Two decades after Congress passed the Violent Crime Control and Law Enforcement Act of 1994, lawmakers have focused on harsher mandatory sentences that locked up more offenders for longer periods. Florida’s imprisonment rate has climbed 31 percent and crime has declined 54 percent since then.

With the implementation of “tough-on-crime” approaches to offenders, beginning with Florida’s 1983 Sentencing Guidelines, judges have faced increasingly narrowing discretion in sentencing options, as well as pressure to put offenders away for less serious crimes and for longer periods of time in situations where they do retain discretion.

TaxWatch sees the need for a tool to guide sentencing toward an effective treatment by assessing criminogenic needs and the other factors such as low self-control, substance abuse, antisocial attitudes and criminal thinking.

“Florida can responsibly reduce the prison population while maintaining public safety by adjusting sentencing restrictions and embracing alternative sentencing methods that reduce recidivism by targeting individual offender risks, needs and characteristics,” said TaxWatch. “Every 1 percent reduction in recidivism represents 400 fewer inmates admitted over a three-year period and savings of approximately $8 million.”

No Recovery for Paychecks Escambia County’s average wages have been flat over the past 10 years. Don’t feel bad—Santa Rosa County is down 3.3 percent for the period from 2004 through 2013.

According a recent report by The Wall Street Journal, a third of all U.S. counties have seen their pay decline when the figures are adjusted for inflation. Florida has faired worse than most of the nation. Three out of four Florida counties suffered wage declines in that period. Only 17 counties reported average wage gains.

In Northwest Florida, Escambia County had a .01 percent decrease, dropping from $38,196 in 2004 to $38,146 last year. Santa Rosa fell from $34,244 to $33,117. Only Okaloosa County had an increase in annual pay, jumping from $38,431 in 2004 to $40,207 in 2013—a 4.6 percent jump.

New Rats Announced The Council on Aging of West Florida recently held a cocktail reception at Jackson’s Steakhouse to thank supporters and announce its 2015 “Rat Pack.”

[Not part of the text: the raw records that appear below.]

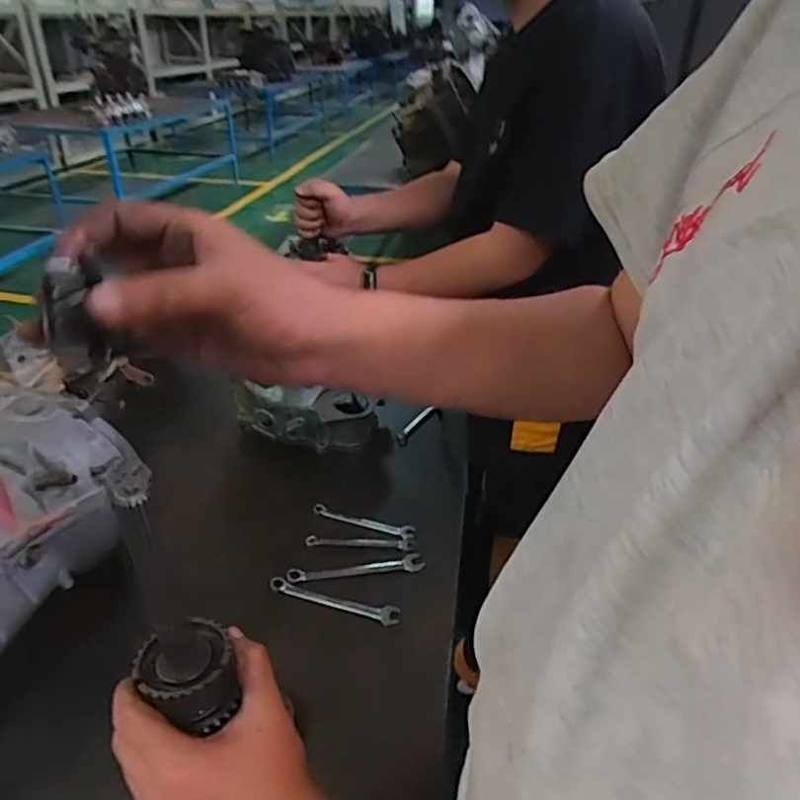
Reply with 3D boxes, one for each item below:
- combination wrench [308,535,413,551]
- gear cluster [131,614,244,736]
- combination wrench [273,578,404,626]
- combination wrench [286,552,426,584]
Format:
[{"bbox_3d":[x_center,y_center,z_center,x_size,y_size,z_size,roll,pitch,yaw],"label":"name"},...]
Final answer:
[{"bbox_3d":[-0.062,0.219,0.955,0.162,0.011,0.024,1,31,1],"label":"combination wrench"},{"bbox_3d":[-0.131,0.169,0.385,0.052,0.034,0.057,-15,35,-24],"label":"gear cluster"},{"bbox_3d":[-0.093,0.275,0.861,0.189,0.009,0.025,10,33,15],"label":"combination wrench"},{"bbox_3d":[-0.064,0.246,0.911,0.196,0.012,0.031,-4,32,-7],"label":"combination wrench"}]

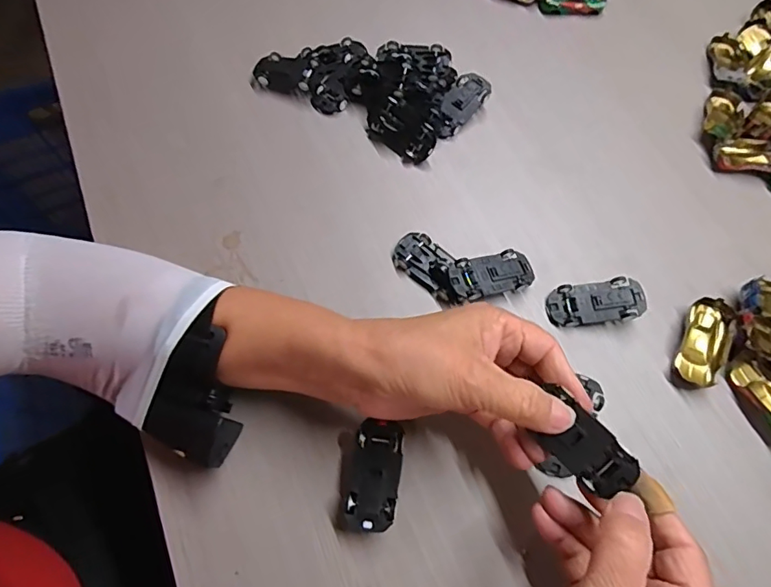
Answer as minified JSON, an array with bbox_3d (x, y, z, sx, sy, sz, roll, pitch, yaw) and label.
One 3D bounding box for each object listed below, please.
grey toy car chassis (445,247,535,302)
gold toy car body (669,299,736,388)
[{"bbox_3d":[0.077,-0.013,0.358,0.063,0.014,0.031,-14,68,-8],"label":"grey toy car chassis"},{"bbox_3d":[0.227,0.037,0.345,0.031,0.018,0.065,24,68,8],"label":"gold toy car body"}]

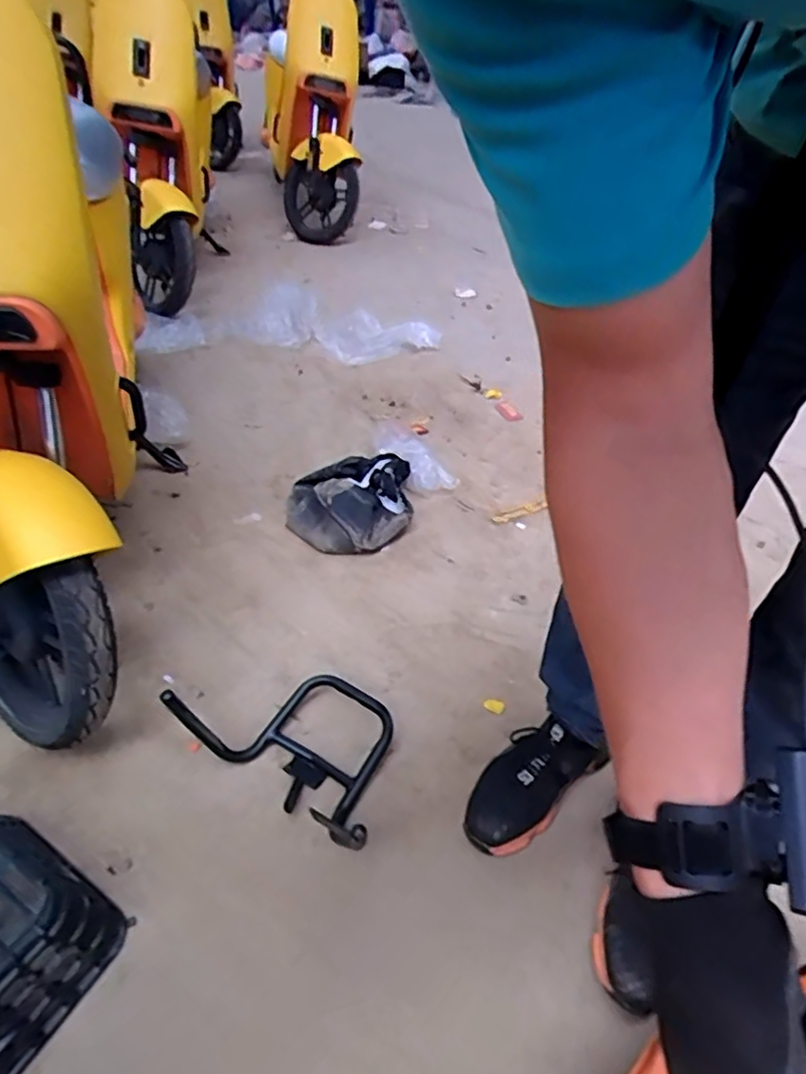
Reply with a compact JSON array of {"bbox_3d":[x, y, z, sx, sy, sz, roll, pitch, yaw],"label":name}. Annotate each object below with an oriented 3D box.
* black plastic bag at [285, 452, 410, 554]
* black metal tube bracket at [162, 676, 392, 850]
[{"bbox_3d":[-0.118,-0.072,1.322,0.267,0.073,0.261,-2,42,-2],"label":"black plastic bag"},{"bbox_3d":[-0.125,0.277,0.875,0.332,0.144,0.211,24,47,25],"label":"black metal tube bracket"}]

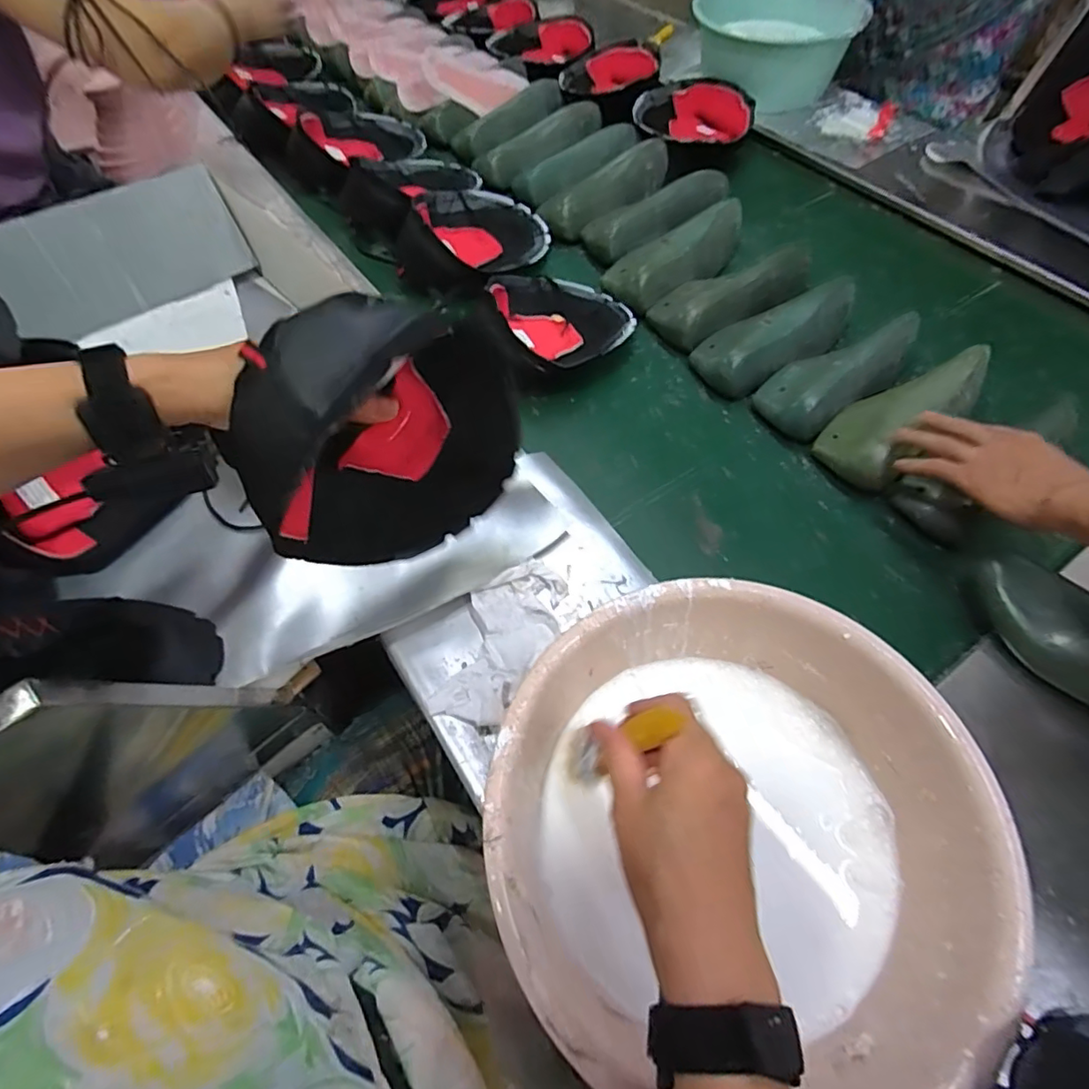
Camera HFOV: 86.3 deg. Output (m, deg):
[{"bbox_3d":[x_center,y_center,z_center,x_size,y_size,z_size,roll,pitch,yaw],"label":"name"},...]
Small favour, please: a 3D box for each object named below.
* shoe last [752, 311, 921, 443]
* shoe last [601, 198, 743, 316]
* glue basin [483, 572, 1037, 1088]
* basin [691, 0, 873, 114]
[{"bbox_3d":[0.370,-0.213,0.720,0.225,0.070,0.103,-31,62,-3],"label":"shoe last"},{"bbox_3d":[0.201,-0.424,0.846,0.240,0.066,0.099,-27,62,-15],"label":"shoe last"},{"bbox_3d":[0.122,0.180,0.390,0.294,0.099,0.289,12,60,8],"label":"glue basin"},{"bbox_3d":[0.455,-1.005,1.152,0.294,0.128,0.294,0,59,0],"label":"basin"}]

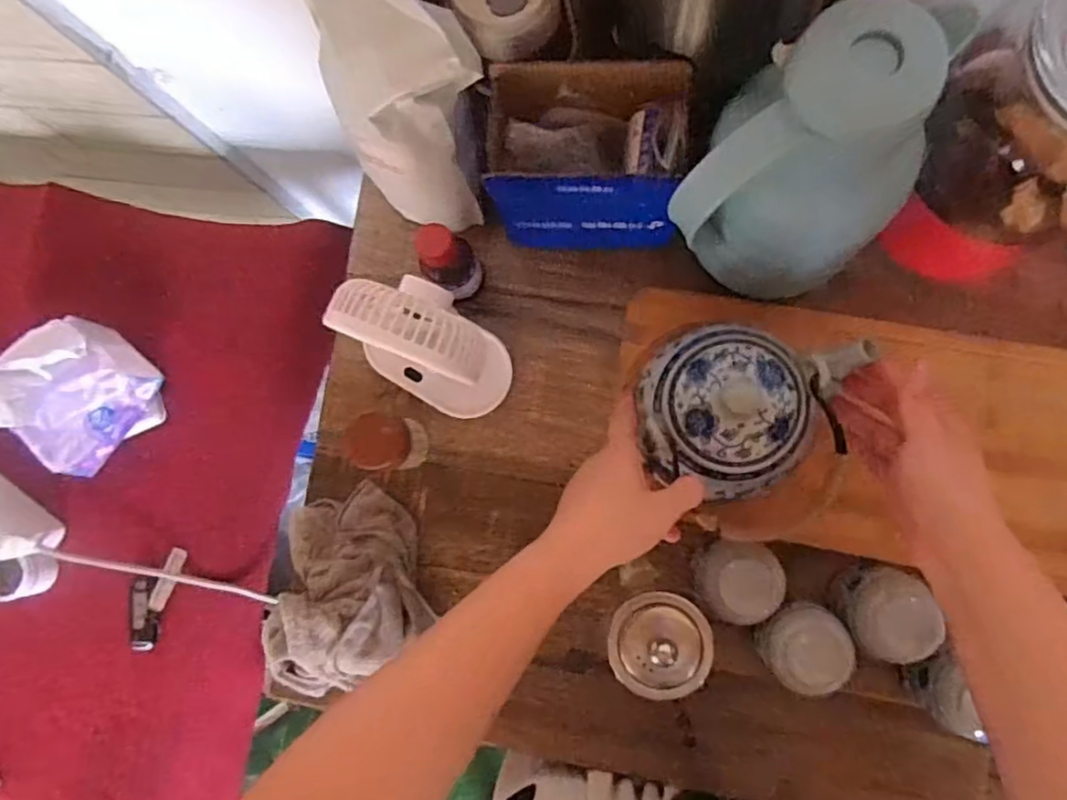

The brainchild of Dee Dee Davis, “The Rat Pack” reunions have been highly successful fundraisers. The initial “Rat” was attorney Fred Levin. Since then, Quint Studer, Terri Levin, Mike Papantonio, Corbett Davis and others have been honored and roasted. The 2014 honorees were Larry “Moose” Morris, Jack Nobles, Tom Pace, Jr. and Jim Rigsbee.

The Council on Aging of West Florida CEO John Clark announced the 2015 “Rats” are McGuire Martin, Collier Merrill, Charlie Switzer, and County Commissioner Lumon May.